According to the Law: 5 Questions and Answers About Child Support


One of the most stressful and complex issues surrounding a divorce is that of child support. Even if the terms of custody are agreed upon, the question of who has to pay child support and how much must be paid are almost always contested.

This difficult, critical concept is explained a little more clearly with these 5 common questions and answers regarding child support. 


Q&A on Child Support: 5 of the Most Common Questions


  1. How does the law decide how much child support is ordered? Whichever side of the petition you’re on, whether it’s the paying or receiving end of child support, you are likely concerned about how much the overall total is going to come to. Those of you receiving that child support may need the money to put a roof over your child’s head and feed them, whereas those who are paying the child support need to be able to do the same for yourselves.

Child support amounts come from a formula that is set up to be as fair and objective as possible to both parties. It takes into consideration both family’s monthly incomes, any other child support requirements, how many children are being supported in each household, and other pertinent factors. 

The ultimate goal is to provide for the child’s best interests, though, not the adults’. Child support lawyers can help you mediate your case to get a fair payment.


  1. Can you and your spouse determine child support without going through the court? If both parents can come to an agreement without the intervention of the court system, that is always a good sign. However, the agreed upon amount must be equal to or greater than that of the state’s child support calculator.


  1. What happens if the responsible party loses their job? Even when they are out of work, the parent responsible for paying child support is still legally obligated to do so. It is possible for them to request a child support modification if the unemployment may be long term and the parent responsible has a significant financial hardship.


  1. Can you request an increase in the amount of child support received? In the event that your child has had a significant change in their needs, requiring you to pay out of your pocket beyond what was expected with the initial child support order, you can petition for a change in child support. You should expect to show evidence of the new financial expenses, such as a medical hardship or a reason why you must put your child in a private or special school.

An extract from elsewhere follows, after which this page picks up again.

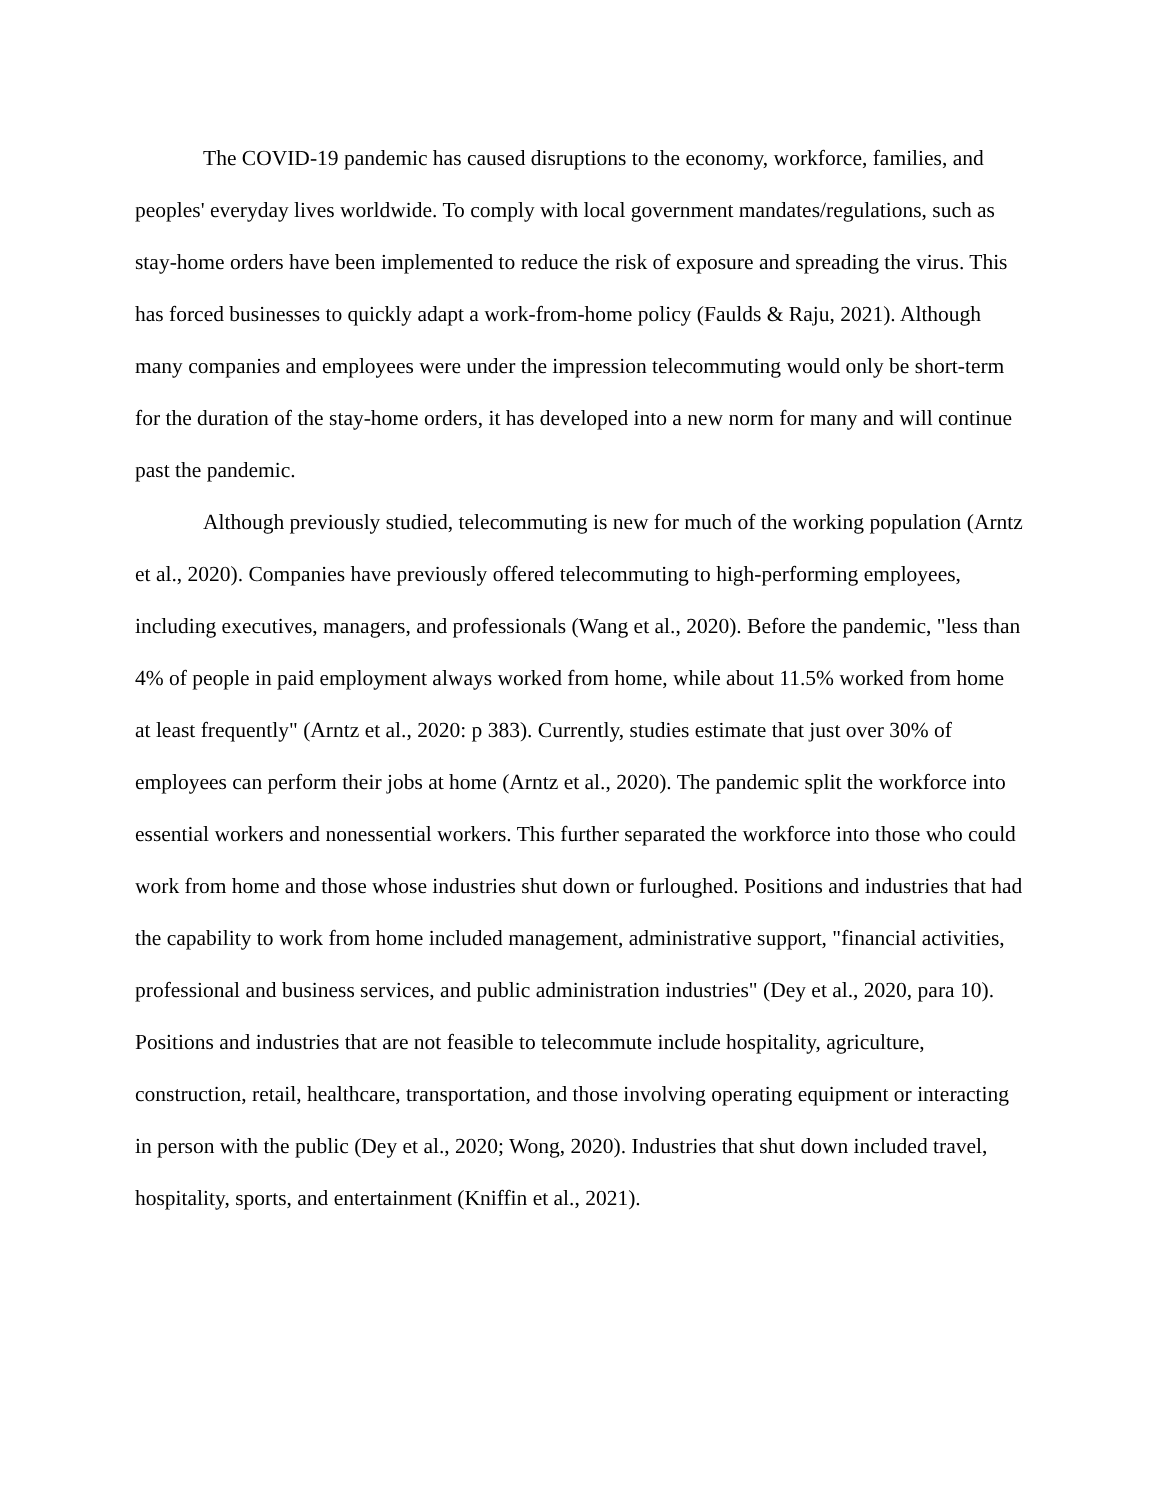The COVID-19 pandemic has caused disruptions to the economy, workforce, families, and peoples' everyday lives worldwide. To comply with local government mandates/regulations, such as stay-home orders have been implemented to reduce the risk of exposure and spreading the virus. This has forced businesses to quickly adapt a work-from-home policy (Faulds & Raju, 2021). Although many companies and employees were under the impression telecommuting would only be short-term for the duration of the stay-home orders, it has developed into a new norm for many and will continue past the pandemic.
Although previously studied, telecommuting is new for much of the working population (Arntz et al., 2020). Companies have previously offered telecommuting to high-performing employees, including executives, managers, and professionals (Wang et al., 2020). Before the pandemic, "less than 4% of people in paid employment always worked from home, while about 11.5% worked from home at least frequently" (Arntz et al., 2020: p 383). Currently, studies estimate that just over 30% of employees can perform their jobs at home (Arntz et al., 2020). The pandemic split the workforce into essential workers and nonessential workers. This further separated the workforce into those who could work from home and those whose industries shut down or furloughed. Positions and industries that had the capability to work from home included management, administrative support, "financial activities, professional and business services, and public administration industries" (Dey et al., 2020, para 10). Positions and industries that are not feasible to telecommute include hospitality, agriculture, construction, retail, healthcare, transportation, and those involving operating equipment or interacting in person with the public (Dey et al., 2020; Wong, 2020). Industries that shut down included travel, hospitality, sports, and entertainment (Kniffin et al., 2021).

  1. What recourse do you have if your ex is not paying child support? When the person responsible for child support payments gets behind, you can contact the state agency that enforces child support orders. That agency can then file a petition with the family court. If the payments are too far behind, the state can then garnish that party’s wages and tax refunds or even revoke their driver’s license.


Child Support is For the Good of the Child

The inherent reason behind child support is to ensure that your child(ren) receive(s) a safe and healthy upbringing – not for the parents to use the money towards their own good. With this in mind, the failure to pay child support should not be a reason to withhold visitation, and paying child support should not cause resentment towards the other parent. 

Working with a knowledgeable child support lawyer can help both parties come to a fair, reasonable agreement that keeps the interests of the child in mind.